(Problem description) Return every line from the entries below that contains the word "Уникальные".

(The input)

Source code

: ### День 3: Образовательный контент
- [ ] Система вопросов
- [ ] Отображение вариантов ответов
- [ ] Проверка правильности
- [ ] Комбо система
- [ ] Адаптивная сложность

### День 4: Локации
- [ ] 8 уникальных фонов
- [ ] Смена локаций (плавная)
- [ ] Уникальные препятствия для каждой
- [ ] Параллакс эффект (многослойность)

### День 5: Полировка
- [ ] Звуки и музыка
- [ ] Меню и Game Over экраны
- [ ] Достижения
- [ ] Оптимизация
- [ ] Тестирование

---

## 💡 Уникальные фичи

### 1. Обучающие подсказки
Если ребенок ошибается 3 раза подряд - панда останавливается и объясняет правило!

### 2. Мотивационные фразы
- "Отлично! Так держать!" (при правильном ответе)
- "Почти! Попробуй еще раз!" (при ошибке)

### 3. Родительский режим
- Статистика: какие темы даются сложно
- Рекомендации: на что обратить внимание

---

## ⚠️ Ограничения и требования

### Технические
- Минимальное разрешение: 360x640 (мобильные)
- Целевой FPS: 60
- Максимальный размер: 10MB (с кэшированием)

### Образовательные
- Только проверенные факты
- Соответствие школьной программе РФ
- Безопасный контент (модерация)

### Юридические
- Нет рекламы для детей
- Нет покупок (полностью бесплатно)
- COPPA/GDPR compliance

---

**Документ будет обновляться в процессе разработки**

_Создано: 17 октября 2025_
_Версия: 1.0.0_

(Solution)
- [ ] Уникальные препятствия для каждой
## 💡 Уникальные фичи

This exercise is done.